Metin Bölümü —

----

Daha büyük bebekler için:
  • Anne-babaya doğru gitmek
  • Tuvaletin ya da lazımlığın olduğu yere doğru yuvarlanmak, emeklemek ya da yürümek
  • Çömelme pozisyonuna geçmek
  • Kucağınızdaysa üzerinize çiş yapmamak için sizden uzaklaşmaya çalışmak
  • Slingden ya da araba koltuğundan çıkmaya çalışmak
  • Yataktan, kanepeden ya da halıdan uzaklaşmaya çalışmak
  • Israrla seslenmek
  • Genital bölgeyi tutmak
  • Başla(t)ma sesini çıkarmak ya da işaret dili ile tuvalet işaretini yapmak  (bkz. madde 3)
  • Kollarınızda tuvalet pozisyonuna geçmek

Yine de bebeğinizin sinyallerini anlamanın en iyi yolu, çıplak ya da tuvaletini yaptığını rahatça gözlemleyebileceğiniz bir kıyafetle zaman geçirmek. Çünkü her bebeğin sinyali farklı oluyor.

4. Başla(t)ma İşaretleri
Tuvalet İletişimi yöntemine uzun vadeli bakmak gerekiyor. Amaç kesinlikle tüm çişleri ve kakaları yakalamak değil.  Bebeğinize tuvaletini yapması için bezinden farklı alternatifler olduğunu sunmak, onunla bedensel ihtiyaçları üzerinden iletişime geçmek. Ama bunu yaparken de kendinizi tüketmemek. Eğer bu konuda fazla hırslı davranırsanız ters tepebilir. Kazalar olacaktır, siz bebeğinizi daha iyi dinlediğinizde azalacaktır ama bu yöntemin bir güzelliği de yarı zamanlı, hatta arada bir bile uygulanabilmesi.

Olaya yaklaşırken uzun vadeli düşünün. Amaç, her dakika tuvalete götürüp tüm çişleri ve kakaları yakalayarak günü kurtarmak olmamalı. Bebeğinizin yeterli olgunluğa geldiğinde size bu ihtiyacını nasıl anlatmasını istiyorsunuz? İşte işaretler bu noktada önem kazanıyor.

----

Veri Bölümü —
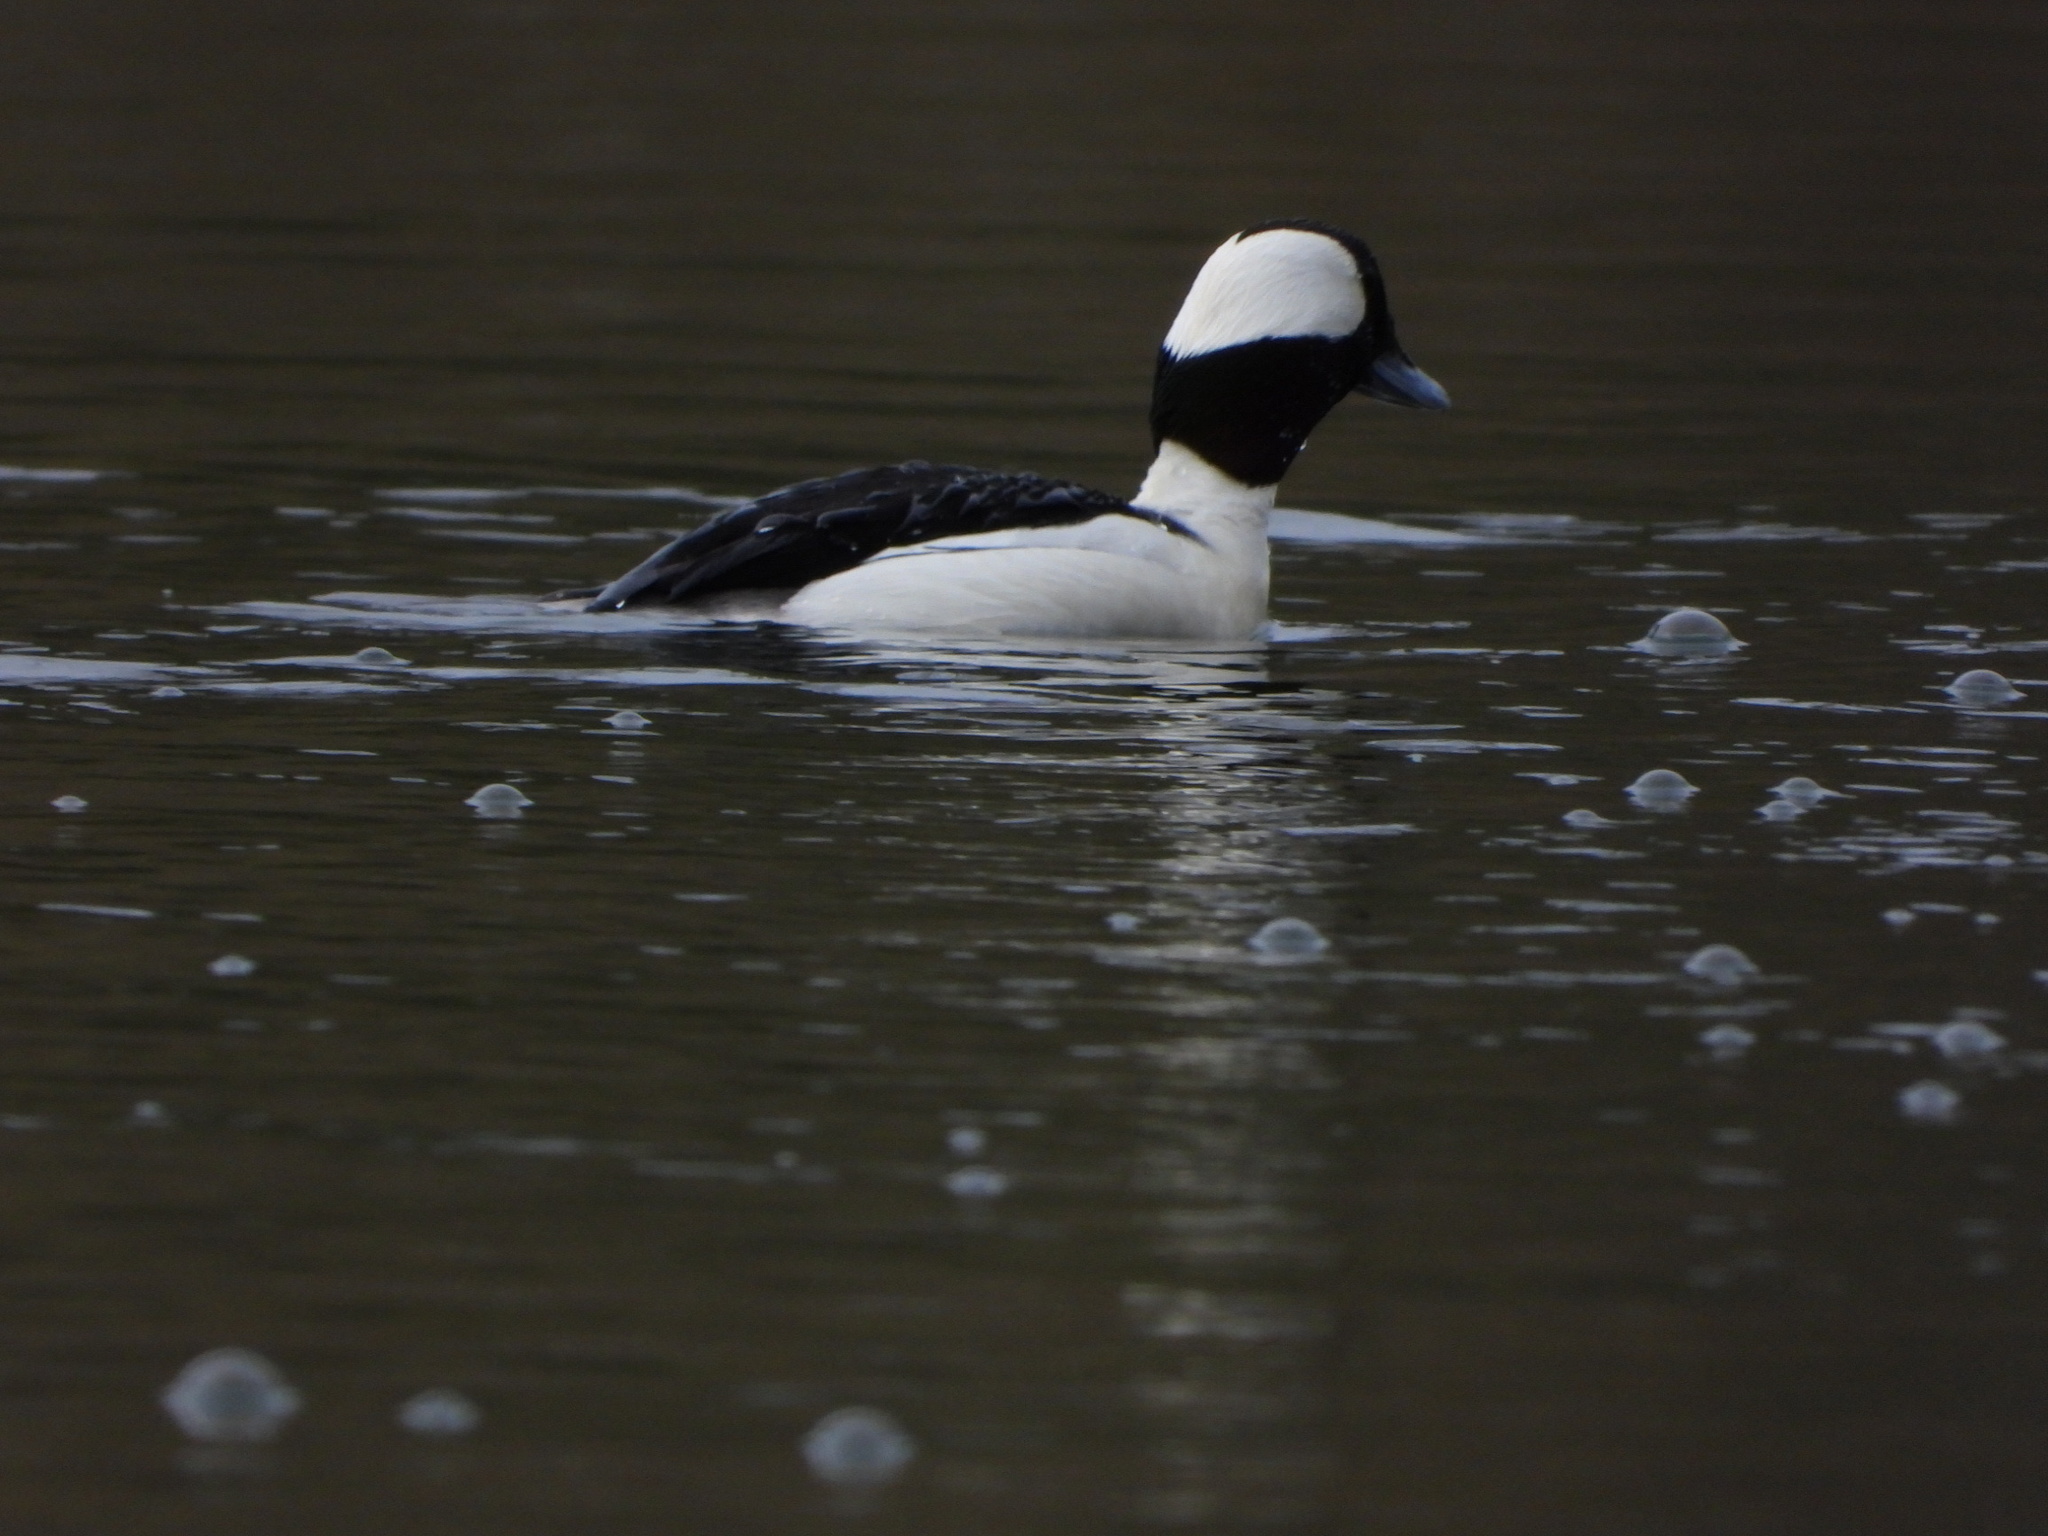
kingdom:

----

Verilen Görevler —
• A. Tuvalet iletişimi metnindeki "Eğer bu konuda fazla hırslı davranırsanız ters tepebilir." cümlesini İngilizceye çevirin.
• B. Bebeklerle tuvalet iletişimini anlatan metni kaldığı yerden sürdürün.
Satırlar başka bir kaynaktan alınmıştır.

Çözülen Görevler —
• A. If you are too ambitious about this, it can backfire.

• B.
İşaret bir ses olabilir. En yaygın kullanılan sesler: çiş için "pssss" ve "çişşşş", kaka için onun ıkınırken çıkardığı sesleri taklit etmek. Ama siz kendiniz istediğiniz bir ses hatta isterseniz bir kelime belirleyip kullanabilirsiniz. Ve her çişini yaptığını gördüğünüzde veya farkettiğinizde bu sesi çıkararak yaptığı eylemi bu sesle özdeşleştirmesini sağlayabilirsiniz. Ve Ingrid Bauer'in söylediğine göre bebekler kendileri bu sesleri çıkarabilmeye başladığında bu şekilde ihtiyaçları olduğunu anlatabiliyorlarmış.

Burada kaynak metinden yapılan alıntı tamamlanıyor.